**Problem requirements**
Rewrite the data from the line containing "pose: elev=217.5 azim=35.7" up to and including the line containing "Dot at: (301, 167)" as a Markdown table with two columns, Row and Line, giving each line a row number. Leave out blank lines and any pictures.

**Stored items**

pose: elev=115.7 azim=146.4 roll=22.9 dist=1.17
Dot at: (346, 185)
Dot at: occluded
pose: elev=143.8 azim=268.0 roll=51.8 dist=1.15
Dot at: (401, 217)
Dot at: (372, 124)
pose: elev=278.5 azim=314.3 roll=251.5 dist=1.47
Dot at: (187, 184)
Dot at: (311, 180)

--

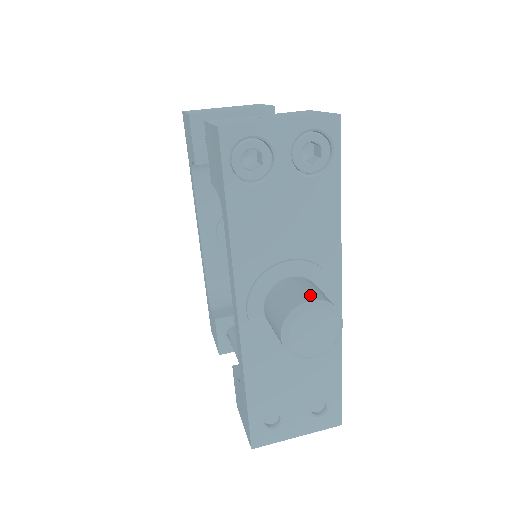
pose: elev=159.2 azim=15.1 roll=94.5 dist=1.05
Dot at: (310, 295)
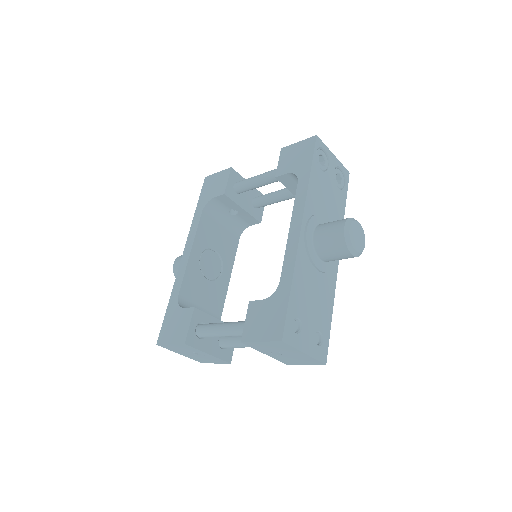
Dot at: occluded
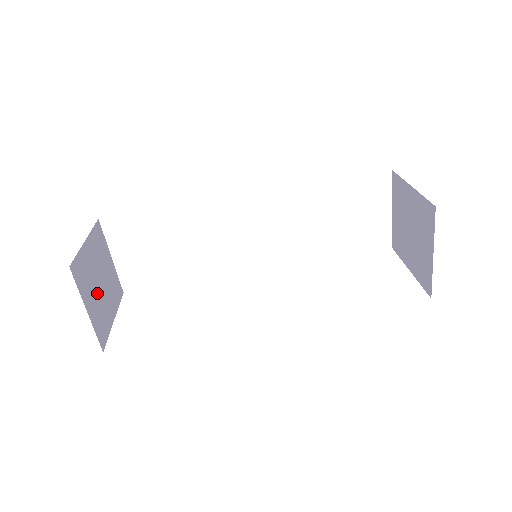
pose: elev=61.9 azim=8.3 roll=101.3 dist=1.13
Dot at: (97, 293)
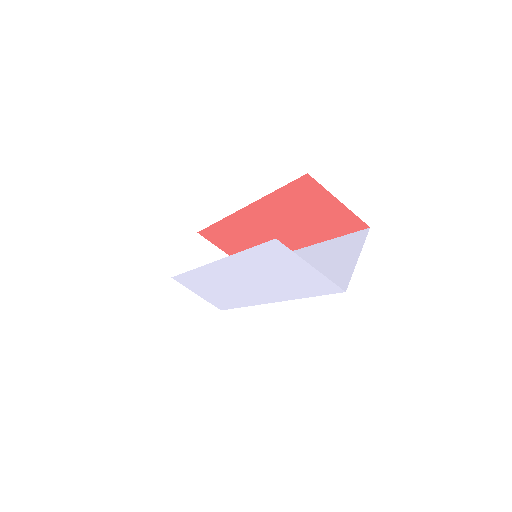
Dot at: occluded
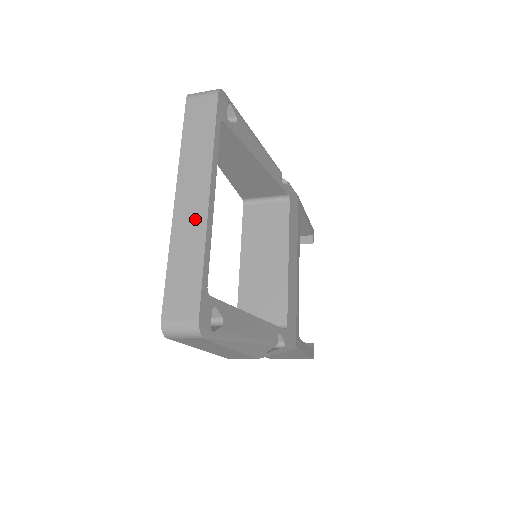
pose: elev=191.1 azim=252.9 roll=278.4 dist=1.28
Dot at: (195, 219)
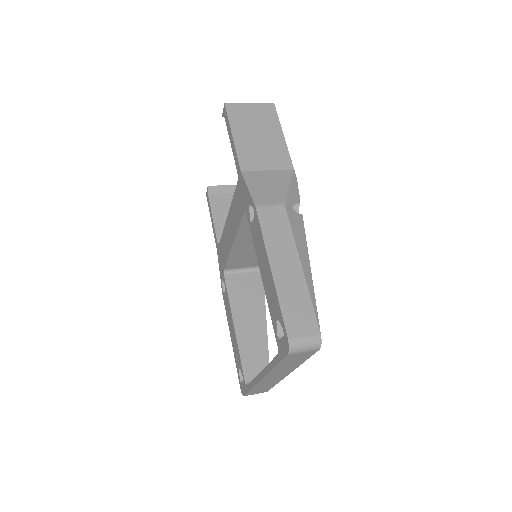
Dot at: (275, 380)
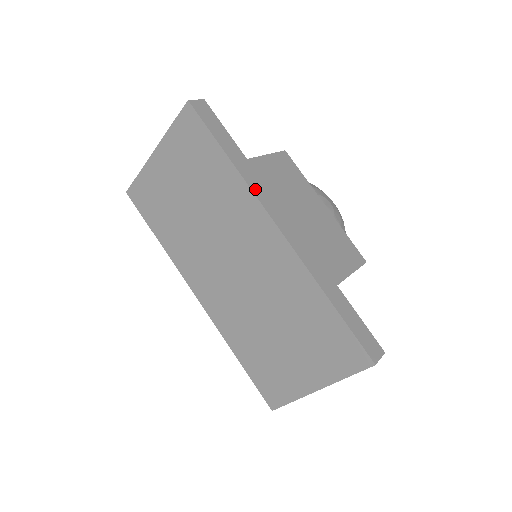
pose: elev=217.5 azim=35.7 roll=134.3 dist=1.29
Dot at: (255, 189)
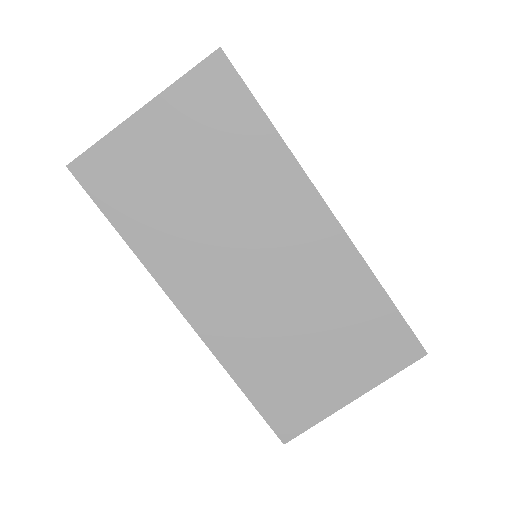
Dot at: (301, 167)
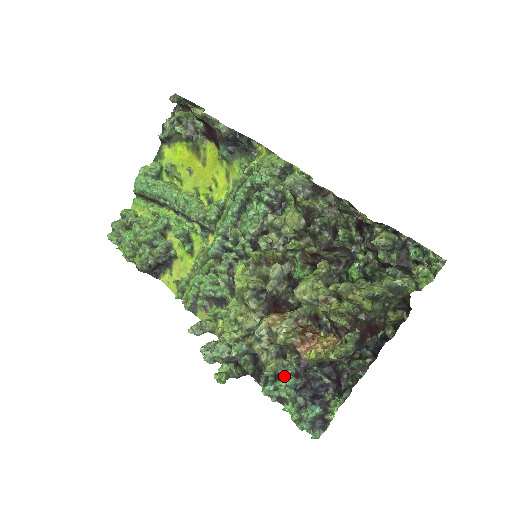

* * *

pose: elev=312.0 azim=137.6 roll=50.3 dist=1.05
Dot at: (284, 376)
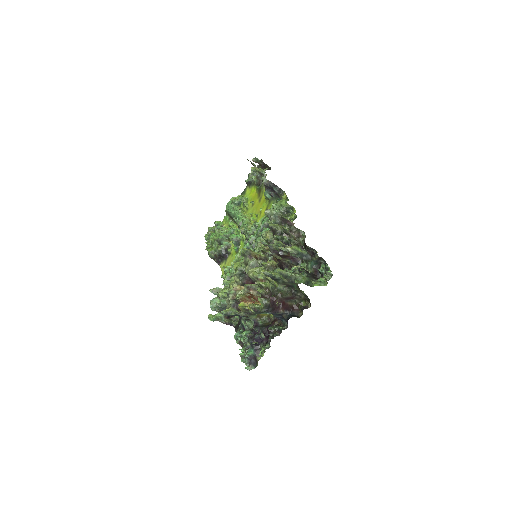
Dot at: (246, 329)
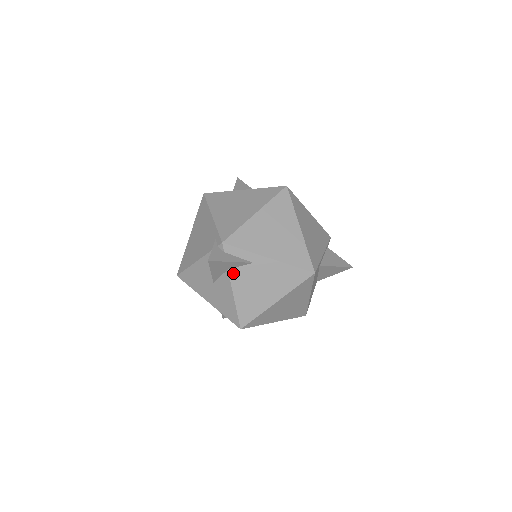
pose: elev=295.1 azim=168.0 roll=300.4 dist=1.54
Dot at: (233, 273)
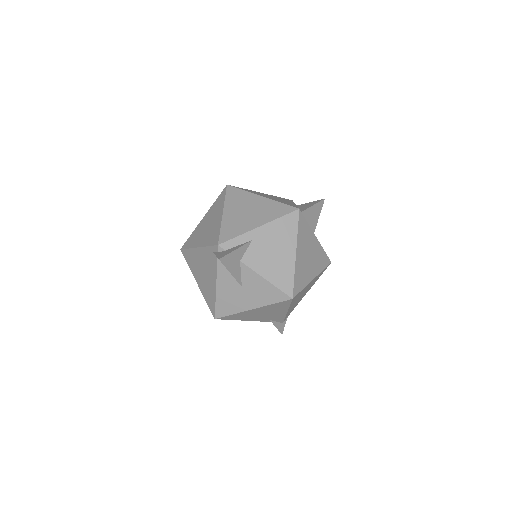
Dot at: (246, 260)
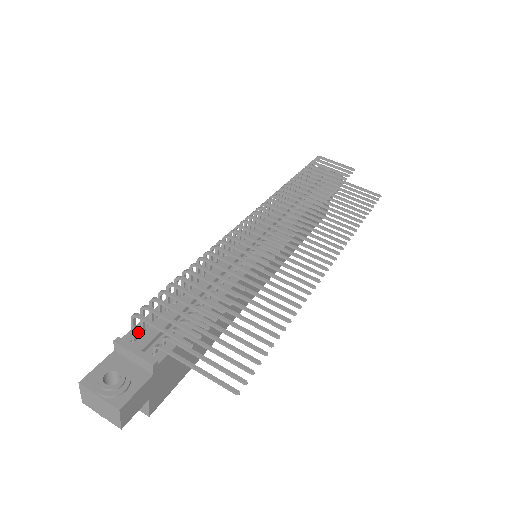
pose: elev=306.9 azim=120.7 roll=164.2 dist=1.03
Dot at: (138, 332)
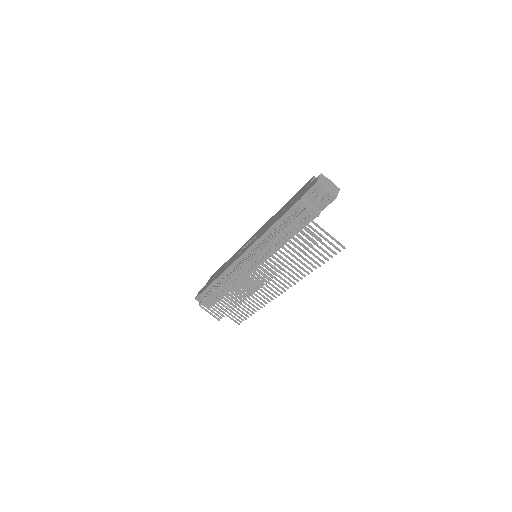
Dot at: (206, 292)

**Written response**
| Row | Line |
|---|---|
| 1 | pose: elev=217.5 azim=35.7 roll=134.3 dist=1.29 |
| 2 | Dot at: (255, 189) |
| 3 | Dot at: (301, 167) |